# equipment boneyards



## Rc2505 (Feb 5, 2007)

Anyone know of any equipment boneyards around the keep older equipment and not scrap it all out?


----------



## fireball (Jan 9, 2000)

Isn't Sam Weiner the patron saint of old equipment in Ohio? It seems that you google it or craigslist search and you shall find it


----------



## peteo1 (Jul 4, 2011)

Machinery trader has a section of dismantled machines if you're looking for cheaper oem parts


----------



## SnoFarmer (Oct 15, 2004)

Your in Ohio so I dont know how much help this will be,
but ski areas are known to have some good bone-yards for snow equipment.


----------



## xtreem3d (Nov 26, 2005)

http://www.sewlparts.com/


----------



## Rc2505 (Feb 5, 2007)

I think I have found the part that I need. To try and make a long story short I had new tires mounted on my 69 Cat, and less than ten blocks from the tire dealer, the right rear tire blew, and when the machine hit the pavement, it bent the rim. I located a rim in Texas, so they are shipping it to me.
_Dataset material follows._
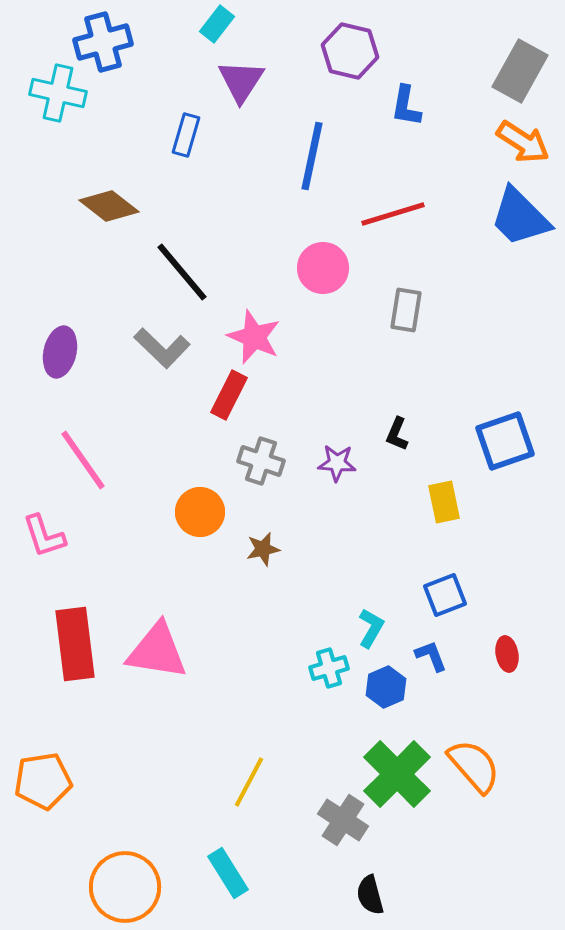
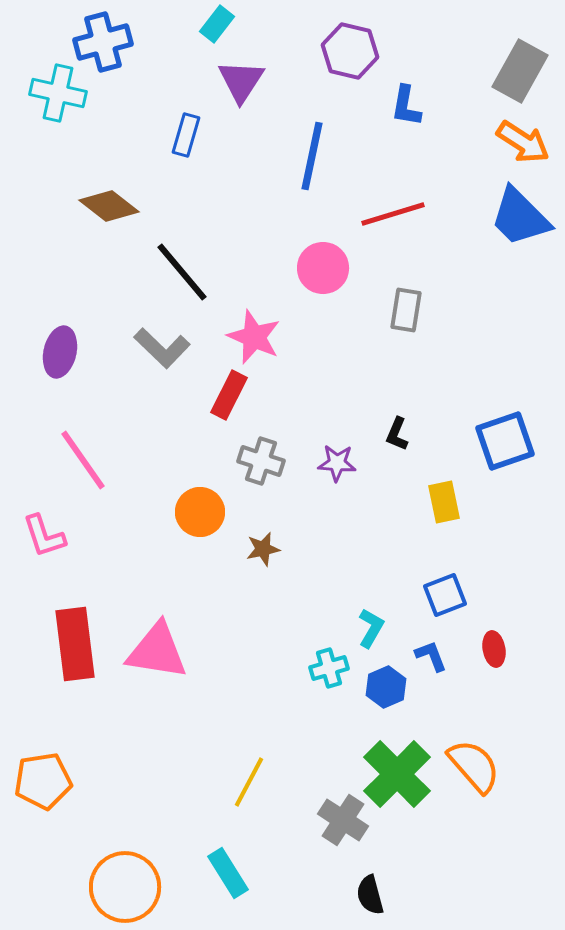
red ellipse at (507, 654): moved 13 px left, 5 px up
Thanks for all the suggestions, but none of them had the part I needed.


----------



## peteo1 (Jul 4, 2011)

A 69 Cat, wow can you post up some pictures?


----------



## CAT 245ME (Sep 10, 2006)

Keep an eye out for a 922B parts machine, it's worth the investment if you plan on keeping the old loader for awhile yet. You can still get parts from Cat for the old iron but it's high priced.


----------